The paramedics came and insisted she go to Delta Hospital to get checked out.

Fitzpatrick agreed, leaving in only her pajamas and nothing on her feet.

"I just didn't think to bring slippers," said Fitzpatrick during an interview on Thursday.

Her live-in caregiver immediately phoned her daughter, Paddy Munro, to let her know what was happening.

Munro didn't drive to the hospital, since she was familiar with her mother being taken to the hospital for precautionary reasons. Given the late hour, she assumed she would visit first thing in the morning.

Fitzpatrick was rushed to the emergency where nurses read her blood pressure, added an intravenous drip and did blood tests and X-rays.

After she was declared stable, Fitzpatrick thought she was going to get a hospital bed for the night.

"I was trying to go to sleep, I was so tired," she said.

But when Munro called the hospital at 7 a.m. to ask if she could pick up her mother she was shocked by the answer of the person on the other end.

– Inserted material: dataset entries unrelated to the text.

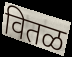
वितळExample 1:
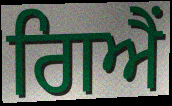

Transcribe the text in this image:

ਗਿਐਂ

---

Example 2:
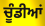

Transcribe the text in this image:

ਚੂੰਡੀਆਂ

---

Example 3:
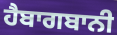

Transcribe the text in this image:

ਹੈਬਾਗਬਾਨੀ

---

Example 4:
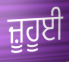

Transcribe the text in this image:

ਜ਼ੂਹੂਈ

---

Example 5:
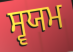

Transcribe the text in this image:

ਸ੍ਵਯਮ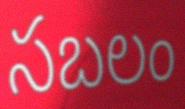
సబలంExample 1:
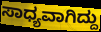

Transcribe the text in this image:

ಸಾಧ್ಯವಾಗಿದ್ದು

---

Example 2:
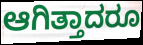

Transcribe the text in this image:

ಆಗಿತ್ತಾದರೂ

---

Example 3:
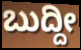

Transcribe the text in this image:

ಬುದ್ದೀ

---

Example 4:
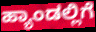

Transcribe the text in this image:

ಹ್ಯಾಂಡಲ್ಲಿಗೆ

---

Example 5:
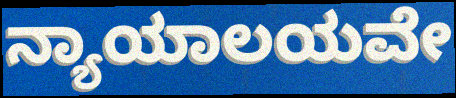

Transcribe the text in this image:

ನ್ಯಾಯಾಲಯವೇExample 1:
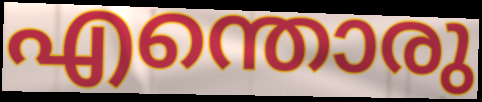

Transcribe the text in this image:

എന്തൊരു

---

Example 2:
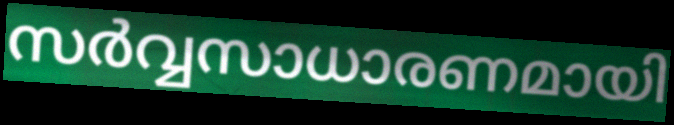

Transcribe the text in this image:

സർവ്വസാധാരണമായി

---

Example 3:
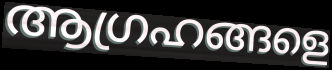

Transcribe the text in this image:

ആഗ്രഹങ്ങളെ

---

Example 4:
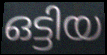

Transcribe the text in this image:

ഒട്ടിയ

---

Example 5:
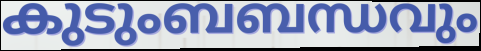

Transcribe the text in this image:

കുടുംബബന്ധവും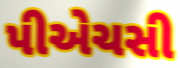
પીએચસી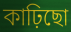
কাঢ়িছো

"The person said she had departed emergency," said Munro, who was flabbergasted. "That's not a term you want to hear associated with a hospital. And I said, pardon?"

She was transferred to another person who informed her that the discharge had happened at around 2 a.m.

"I said, not possible, I wasn't called."

Munro hung up the phone and called her mother. She couldn't believe it when she answered.

It was around 2 a.m. when hospital nurses told Fitzpatrick she was being discharged and rolled her in a wheelchair to the waiting room as they called a taxi cab.

"I was saying that I was freezing to death because I was so cold with no shoes," said Fitzpatrick.

A nurse took sympathy on her and was given a white sheet to wrap around her shoulders, she added.

When the taxi arrived she said she walked out in the pouring rain and wind in nothing more than hospital socks.

Since she didn't have any money for the taxi ride she asked the hospital to call her caregiver to scrounge up some change. Fitzpatrick was worried she wouldn't be able to pay for the ride when she got home.

During the ride, Fitzpatrick felt something wet in the taxi and figured it was just water from the rain. But when she got home her caregiver spotted the sheet, which was covered in blood. The blood flow from intravenous drip hadn't been properly staunched.

Although on Tuesday Fitzpatrick said she would rather die than visit the hospital again, she has since changed her mind.

"I feel bad because I'm just stressed and upset," she explained. "I said I didn't want to go back to the hospital. But it was the conditions I didn't care for at the time."

Neither mother or daughter are blaming Delta Hospital, the nurses, or the doctors.

"Me and mom believe this is Fraser Health and the citizens of Delta should be asking what they're doing to our hospital to have caused this to happen," said Munro.

Fraser Health released a statement on Wednesday apologizing for the incident.

"Fraser Health is committed to ensuring the safety and well-being of our patients.

"This is a very unfortunate incident and Fraser Health has apologized to the family for any inconvenience and distress this may have caused.  Out of respect for patient confidentiality, we cannot discuss the details of the case, but we can reassure the family and the public that we are taking this very seriously.

"In instances when a patient is discharged and there is no one to escort them home, Fraser Health contacts either a family member or a caregiver to make the necessary arrangements.  At times, patients are sent home by taxi and we ensure they are met, and assisted, when they arrive.

"We are working with the family through the Patient Care and Quality Office to ensure this type of situation does not occur again and appreciate their support and understanding through this process."